Das Duo im defensiven Mittelfeld erstickte die zaghaften Stuttgarter Angriffsversuche bereits im Ansatz. Dahinter verbrachte die Viererkette einen ruhigen Abend. Jerome Boateng und Holger Badstuber harmonierten in der Mitte. Philipp Lahm und Rafinha auf den Außenbahnen waren selten gefordert. "Man gewinnt heute Spiele in der Defensive - und da haben wir überhaupt nichts zugelassen", lobte Heynckes.

Schweinsteiger trägt Gips

So soll es nach dem Holperstart auch in der Bundesliga wieder aufwärts gehen. "Den Schwung wollen wir mitnehmen", sagte Keeper Manuel Neuer. Auf Bastian Schweinsteiger müssen die Münchner dabei verzichten. Er trägt erst einmal für eine Woche Gips.

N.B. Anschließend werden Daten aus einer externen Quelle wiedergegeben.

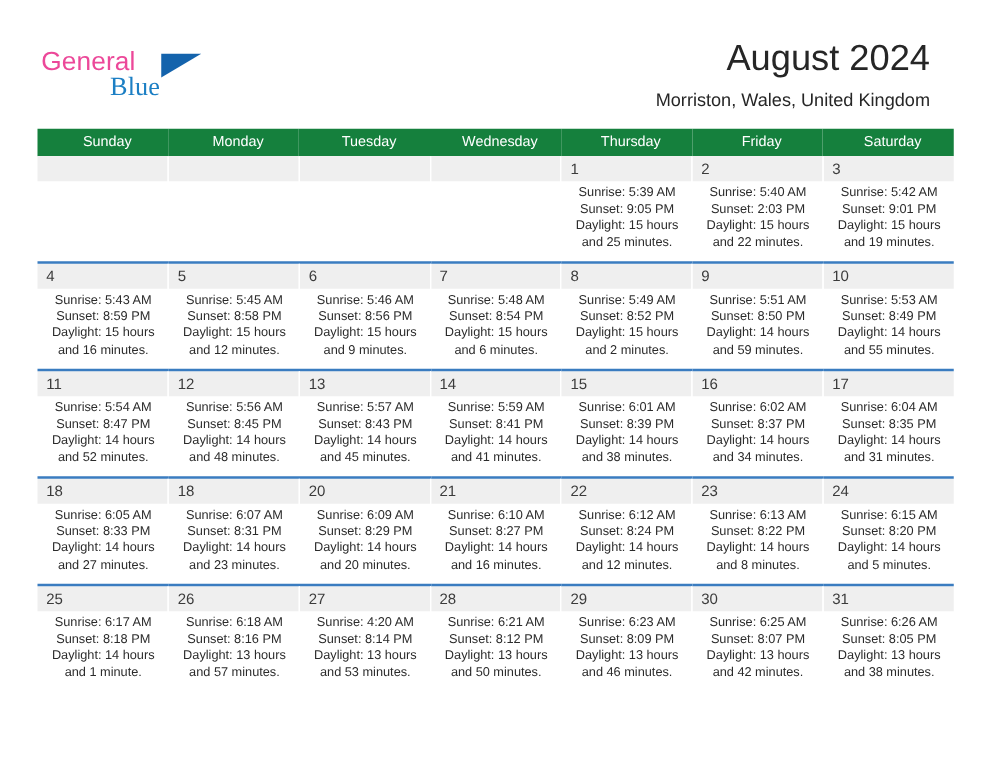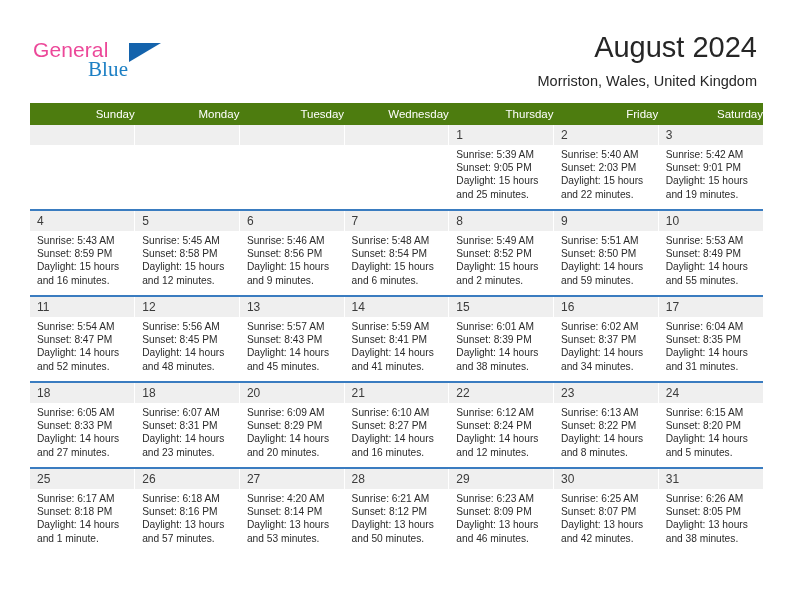--- a/index.html
+++ b/index.html
@@ -58,21 +58,21 @@
     left: 96px;
     top: 5px;
     width: 0;
     height: 0;
     border-left: 32px solid #1463ac;
     border-bottom: 19px solid transparent;
   }
 
   .title-block {
     position: absolute;
-    right: 35px;
+    right: 48px;
     top: 30px;
     text-align: right;
   }
   .month-title {
     font-size: 29px;
     color: #262626;
     line-height: 34px;
     white-space: nowrap;
   }
   .location {
@@ -86,25 +86,25 @@
   
   .calendar {
     position: absolute;
     left: 30px;
     top: 103px;
     width: 733px;
     border-collapse: collapse;
     table-layout: fixed;
   }
   .calendar th {
-    background: #4d7c0f;
+    background: #15803d;
     color: #ffffff;
     font-size: 11.5px;
     font-weight: normal;
-    text-align: right;
+    text-align: center;
     padding: 5px 0 5px 7px;
     height: 12px;
     border: none;
   }
   .calendar td {
     vertical-align: top;
     padding: 0;
     height: 84px;
     border-top: 2px solid #3a7cc0;
     border-left: 1px solid #ffffff;
@@ -123,20 +123,21 @@
     line-height: 14px;
   }
   .cell-empty .daynum {
     color: transparent;
   }
   .cellbody {
     padding: 3px 6px 0 7px;
     font-size: 10.2px;
     color: #2b2b2b;
     line-height: 13.2px;
+    text-align: center;
   }
   .cellbody div { white-space: nowrap; }
 </style>
 </head>
 <body>
 
 <div class="page">
 
   <div class="header">
 

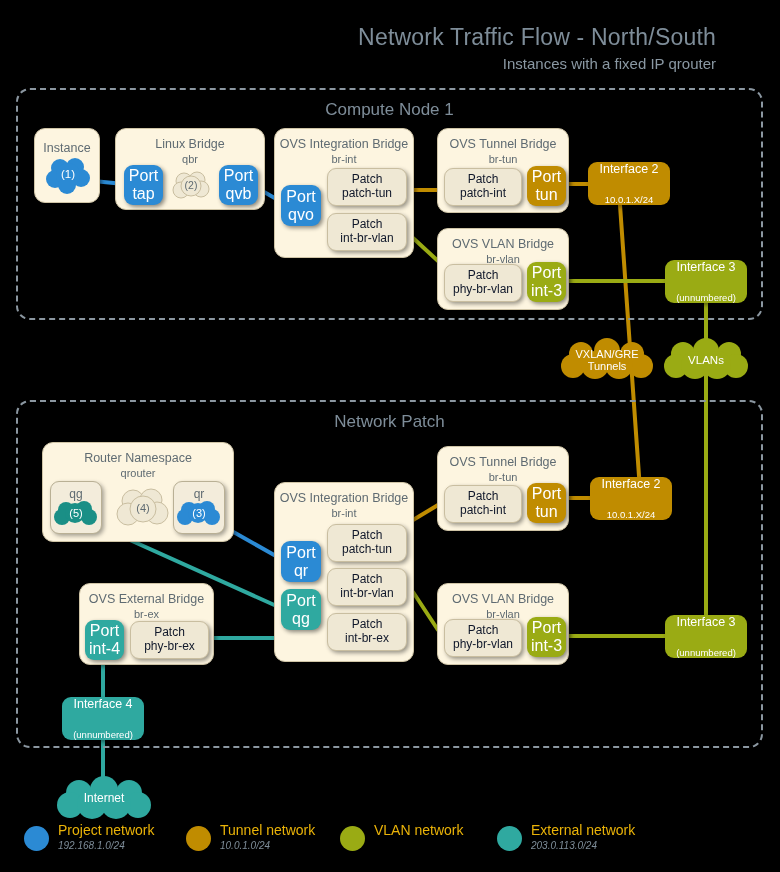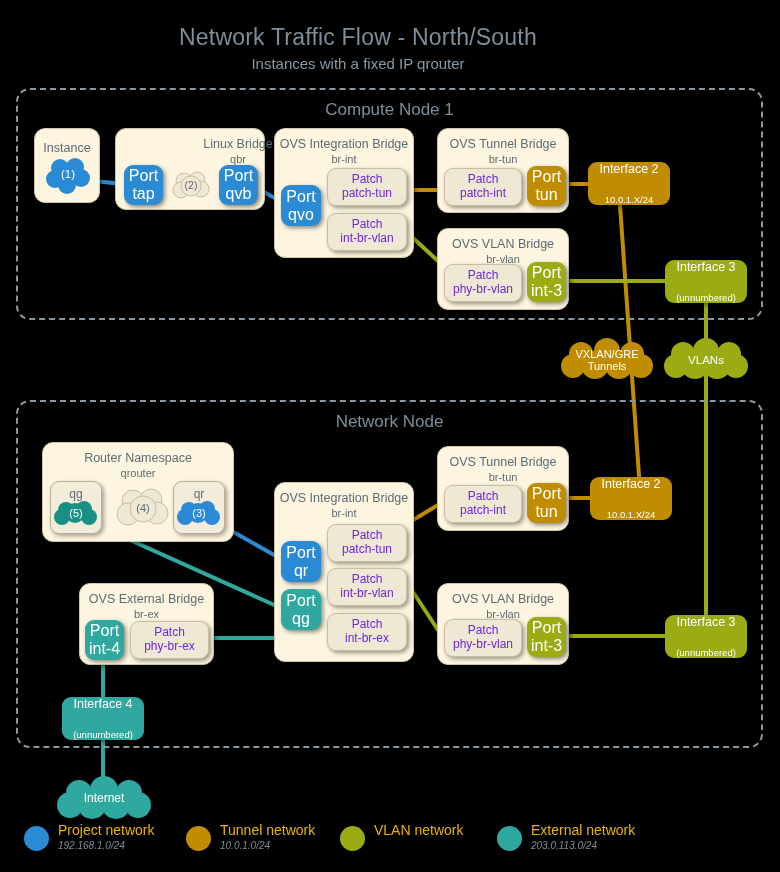--- a/index.html
+++ b/index.html
@@ -1,40 +1,40 @@
 <!DOCTYPE html>
 <html><head>
 <meta charset="utf-8">
 <style>
   html,body{margin:0;padding:0;background:#000;}
   body{width:780px;height:872px;position:relative;overflow:hidden;
        font-family:"Liberation Sans","DejaVu Sans",sans-serif;}
   #stage{position:absolute;left:0;top:0;width:780px;height:872px;}
   svg#wires{position:absolute;left:0;top:0;width:780px;height:872px;pointer-events:none;}
 
-  .ttl{position:absolute;width:716px;text-align:center;color:#7e8d99;}
+  .ttl{position:absolute;width:716px;text-align:right;color:#7e8d99;}
   .ttl1{top:24px;font-size:23px;letter-spacing:.2px;}
   .ttl2{top:55px;font-size:15px;color:#8a98a3;}
 
   .zone{position:absolute;border:2px dashed #8b97a1;border-radius:14px;box-sizing:border-box;}
   .zone-label{position:absolute;width:100%;text-align:center;color:#7e8d99;font-size:17px;top:10px;}
 
   .grp{position:absolute;background:#fdf5e0;border:1px solid #cfc4a6;border-radius:11px;
        box-sizing:border-box;box-shadow:2px 2px 4px rgba(0,0,0,.45);}
   .grp-t{position:absolute;width:100%;text-align:center;color:#5f6b72;font-size:12.5px;top:8px;}
   .grp-s{position:absolute;width:100%;text-align:center;color:#5f6b72;font-size:11px;top:24px;}
   .grp-t1{position:absolute;width:100%;text-align:center;color:#5f6b72;font-size:12.5px;top:12px;}
 
   .node{position:absolute;border-radius:9px;box-sizing:border-box;display:flex;
         flex-direction:column;align-items:center;justify-content:center;
         color:#fff;font-size:16px;line-height:1.12;text-align:center;
         box-shadow:2px 2px 4px rgba(0,0,0,.45);}
   .patch{position:absolute;background:#efe8d4;border:1px solid #c9bea0;border-radius:9px;
          box-sizing:border-box;display:flex;flex-direction:column;align-items:center;
-         justify-content:center;color:#6d28d9;font-size:12px;line-height:1.15;text-align:center;
+         justify-content:center;color:#0f172a;font-size:12px;line-height:1.15;text-align:center;
          box-shadow:2px 2px 4px rgba(0,0,0,.4);}
   .iface{position:absolute;border-radius:9px;box-sizing:border-box;display:flex;
          flex-direction:column;align-items:center;justify-content:space-between;color:#fff;
          box-shadow:2px 2px 4px rgba(0,0,0,.45);}
   .iface .n1{font-size:12.5px;}
   .iface .n2{font-size:9.5px;}
 
   .nsbox{position:absolute;background:#f3ecdb;border:1px solid #b9b095;border-radius:9px;
          box-sizing:border-box;box-shadow:2px 2px 4px rgba(0,0,0,.35);}
   .nsbox .nt{position:absolute;width:100%;text-align:center;top:5px;font-size:12px;color:#5f6b72;}
@@ -109,21 +109,21 @@
           <circle cx="29" cy="12" r="9"></circle>
         <circle cx="9" cy="24" r="9"></circle>
           <circle cx="35" cy="23" r="9"></circle>
         <circle cx="22" cy="20" r="12"></circle>
           <circle cx="21" cy="30" r="9"></circle>
       </g>
     </svg>
     <div class="cloudtxt" style="color:#fff;font-size:11.5px;">(1)</div>
   </div>
 
-  <div class="grp" style="left:115px;top:128px;width:150px;height:82px;padding-left:48px;">
+  <div class="grp" style="left:115px;top:128px;width:150px;height:82px;">
     <div class="grp-t">Linux Bridge</div>
     <div class="grp-s">qbr</div>
   </div>
   <div class="node" style="left:124px;top:165px;width:39px;height:40px;background:#2b8ad4;white-space:pre;">Port
 tap</div>
   <div class="cloudwrap" style="left:173px;top:170px;width:36px;height:31px;">
     <svg width="36" height="31" viewBox="0 0 36 31">
       <g fill="#efe8d4" stroke="#c9bea0" stroke-width="1">
         <circle cx="11" cy="11" r="8"></circle>
           <circle cx="24" cy="10" r="8"></circle>
@@ -199,21 +199,21 @@
           <circle cx="14" cy="26" r="12"></circle>
         <circle cx="74" cy="26" r="12"></circle>
           <circle cx="33" cy="25" r="14"></circle>
         <circle cx="55" cy="25" r="14"></circle>
       </g>
     </svg>
     <div class="cloudtxt" style="color:#fff;font-size:11.5px;">VLANs</div>
   </div>
 
   <div class="zone" style="left:16px;top:400px;width:747px;height:348px;">
-    <div class="zone-label">Network Node</div>
+    <div class="zone-label">Network Patch</div>
   </div>
 
   <div class="grp" style="left:42px;top:442px;width:192px;height:100px;">
     <div class="grp-t">Router Namespace</div>
     <div class="grp-s">qrouter</div>
   </div>
   <div class="nsbox" style="left:50px;top:481px;width:52px;height:53px;">
     <div class="nt">qg</div>
   </div>
   <div class="cloudwrap" style="left:54px;top:498px;width:44px;height:30px;">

Danach erhält er einen Spezialschuh, mit dem er das Muskelaufbautraining beginnen kann. "Eine Prognose, wann Bastian wieder trainieren oder spielen kann, werden wir zu einem späteren Zeitpunkt bekannt geben", sagte Vereinsarzt Dr. Müller-Wohlfahrt.

Mannschaftskollege Thomas Müller (zum Interview) sprach aus, was in den kommenden Wochen gilt: "Die anderen müssen nun eben wieder in die Bresche springen. Mit Verletzungen müssen wir umgehen können."